Ihwal Kritik
Demokrasi memberi ruang bagi masyarakat untuk senantiasa menyuarakan aspirasi dan tuntutan. Hal itu menjadi salah satu pilar dalam menjaga demokrasi. Runtuhnya satu pilar akan membawa demokrasi ke jurang otoritarianisme. Sebuah situasi dimana masyarakat tidak berkutik dalam jalannya negara. Semua aspek diatur oleh negara dan kebenaran menjadi produk yang dikeluarkan olehnya.
Budaya kritik menjadi jalan dalam tumbuh kembangnya budaya demokrasi. Kritik menjadi indikator dalam melihat hubungan antara rakyat dan penguasa. Kritik menjadi pengurai dari setiap persoalan negara yang tidak bisa dilakukan negara. Atau kritik pun menjadi pengurai atas persoalan yang dibuat dan ditimbulkan oleh negara.
Namun demikian kritik kadang kala dianggap sebagai benalu bagi penguasa beserta gerombolannya. Kritik menjadi sebuah objek yang harus disingkirkan. Dan orang yang mengutarakan kritik menjadi subjek yang perlu untuk dibatasi gerak-geriknya. Pengalaman di masa lalu –seperti Marsinah, Wiji Thukul, Munir- menjadi contoh bagaimana kritik di balas sikap represif dari negara. Pun begitu yang terjadi hari ini, praktik-praktik seperti itu nampaknya masih populer di kalangan penguasa.
Respon negara dalam menanggapi beragam kritikan yang datang dari rakyatnya begitu culas. Negara yang hadir seyogianya untuk menjunjung “kemanusiaan yang adil dan beradab” justru pada praktiknya menihilkan nilai-nilai kemanusiaan tersebut. Boro-boro mewujudkan “keadilan sosial bagi seluruh rakyat” yang ada adalah mewujudkan kemakmuran bagi dirinya masing-masing.
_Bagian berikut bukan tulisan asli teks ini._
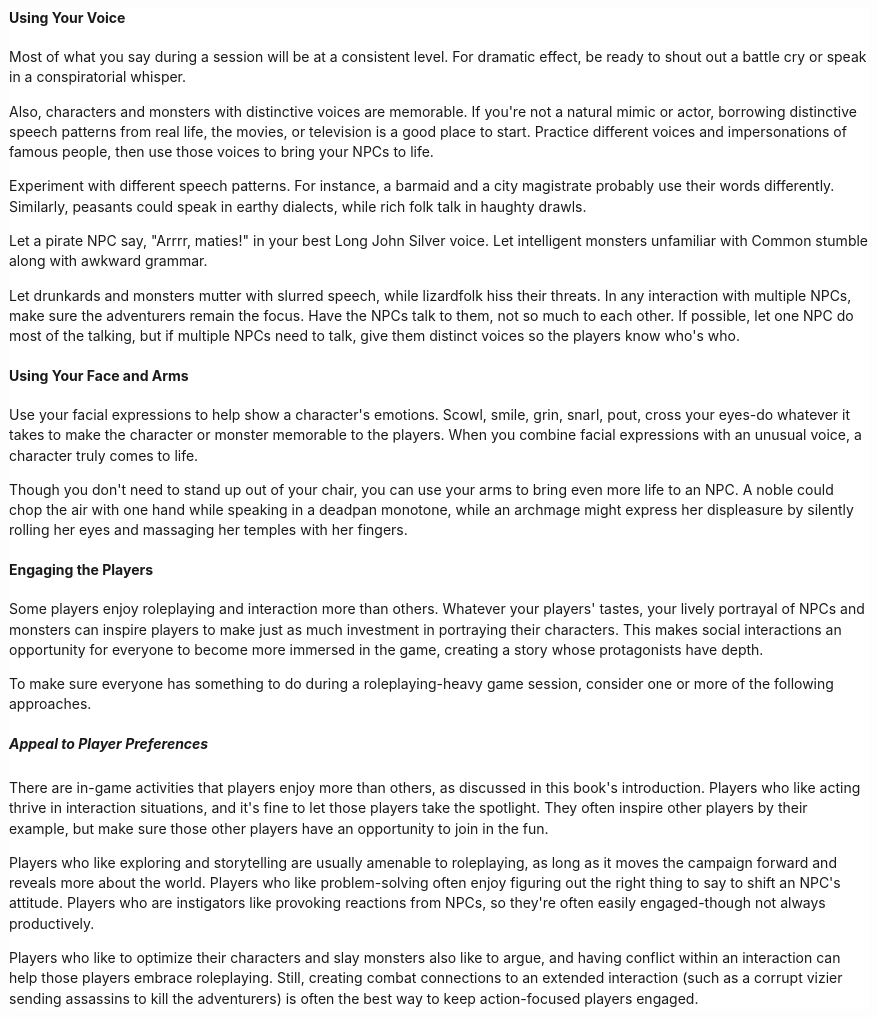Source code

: #### Using Your Voice

Most of what you say during a session will be at a consistent level. For dramatic effect, be ready to shout out a battle cry or speak in a conspiratorial whisper.

Also, characters and monsters with distinctive voices are memorable. If you're not a natural mimic or actor, borrowing distinctive speech patterns from real life, the movies, or television is a good place to start. Practice different voices and impersonations of famous people, then use those voices to bring your NPCs to life.

Experiment with different speech patterns. For instance, a barmaid and a city magistrate probably use their words differently. Similarly, peasants could speak in earthy dialects, while rich folk talk in haughty drawls.

Let a pirate NPC say, "Arrrr, maties!" in your best Long John Silver voice. Let intelligent monsters unfamiliar with Common stumble along with awkward grammar.

Let drunkards and monsters mutter with slurred speech, while lizardfolk hiss their threats. In any interaction with multiple NPCs, make sure the adventurers remain the focus. Have the NPCs talk to them, not so much to each other. If possible, let one NPC do most of the talking, but if multiple NPCs need to talk, give them distinct voices so the players know who's who.

#### Using Your Face and Arms

Use your facial expressions to help show a character's emotions. Scowl, smile, grin, snarl, pout, cross your eyes-do whatever it takes to make the character or monster memorable to the players. When you combine facial expressions with an unusual voice, a character truly comes to life.

Though you don't need to stand up out of your chair, you can use your arms to bring even more life to an NPC. A noble could chop the air with one hand while speaking in a deadpan monotone, while an archmage might express her displeasure by silently rolling her eyes and massaging her temples with her fingers.

#### Engaging the Players

Some players enjoy roleplaying and interaction more than others. Whatever your players' tastes, your lively portrayal of NPCs and monsters can inspire players to make just as much investment in portraying their characters. This makes social interactions an opportunity for everyone to become more immersed in the game, creating a story whose protagonists have depth.

To make sure everyone has something to do during a roleplaying-heavy game session, consider one or more of the following approaches.

##### Appeal to Player Preferences

There are in-game activities that players enjoy more than others, as discussed in this book's introduction. Players who like acting thrive in interaction situations, and it's fine to let those players take the spotlight. They often inspire other players by their example, but make sure those other players have an opportunity to join in the fun.

Players who like exploring and storytelling are usually amenable to roleplaying, as long as it moves the campaign forward and reveals more about the world. Players who like problem-solving often enjoy figuring out the right thing to say to shift an NPC's attitude. Players who are instigators like provoking reactions from NPCs, so they're often easily engaged-though not always productively.

Players who like to optimize their characters and slay monsters also like to argue, and having conflict within an interaction can help those players embrace roleplaying. Still, creating combat connections to an extended interaction (such as a corrupt vizier sending assassins to kill the adventurers) is often the best way to keep action-focused players engaged.
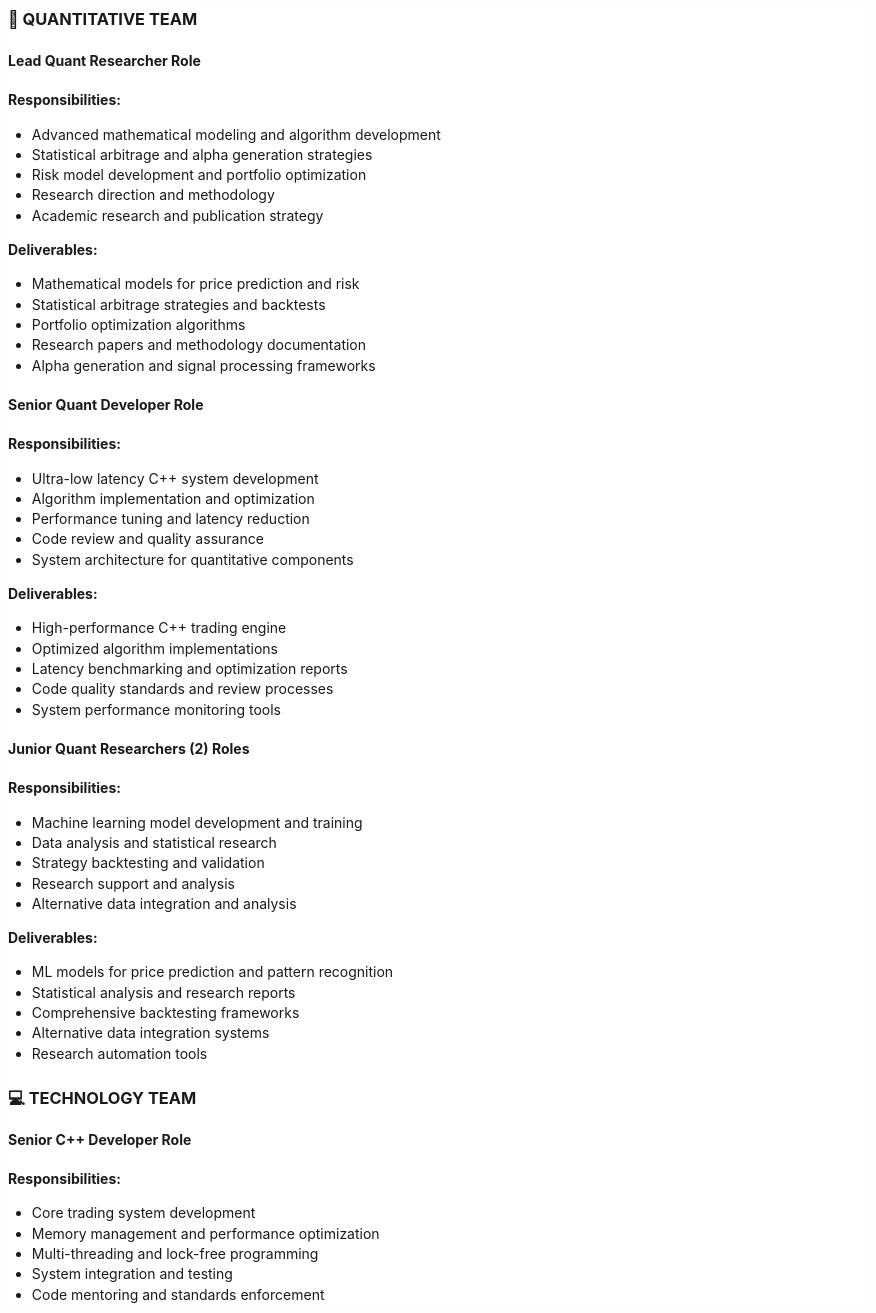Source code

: ### 🧮 QUANTITATIVE TEAM

#### Lead Quant Researcher Role
**Responsibilities:**
- Advanced mathematical modeling and algorithm development
- Statistical arbitrage and alpha generation strategies
- Risk model development and portfolio optimization
- Research direction and methodology
- Academic research and publication strategy

**Deliverables:**
- Mathematical models for price prediction and risk
- Statistical arbitrage strategies and backtests
- Portfolio optimization algorithms
- Research papers and methodology documentation
- Alpha generation and signal processing frameworks

#### Senior Quant Developer Role
**Responsibilities:**
- Ultra-low latency C++ system development
- Algorithm implementation and optimization
- Performance tuning and latency reduction
- Code review and quality assurance
- System architecture for quantitative components

**Deliverables:**
- High-performance C++ trading engine
- Optimized algorithm implementations
- Latency benchmarking and optimization reports
- Code quality standards and review processes
- System performance monitoring tools

#### Junior Quant Researchers (2) Roles
**Responsibilities:**
- Machine learning model development and training
- Data analysis and statistical research
- Strategy backtesting and validation
- Research support and analysis
- Alternative data integration and analysis

**Deliverables:**
- ML models for price prediction and pattern recognition
- Statistical analysis and research reports
- Comprehensive backtesting frameworks
- Alternative data integration systems
- Research automation tools

### 💻 TECHNOLOGY TEAM

#### Senior C++ Developer Role
**Responsibilities:**
- Core trading system development
- Memory management and performance optimization
- Multi-threading and lock-free programming
- System integration and testing
- Code mentoring and standards enforcement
Maka tak heran apabila tangkap-sana tangkap-sini begitu gencar di lakukan negara melalui aparatnya. Tanpa dasar yang jelas negara menstempel delik kepada siapapun. Bahkan terhadap pemikiran pun delik masih ditempelkan. Sehingga, jangan berharap demokrasi akan senantiasa menbawa keadilan dan kedamaian di negara yang menmberangus tradisi kritik warga negaranya.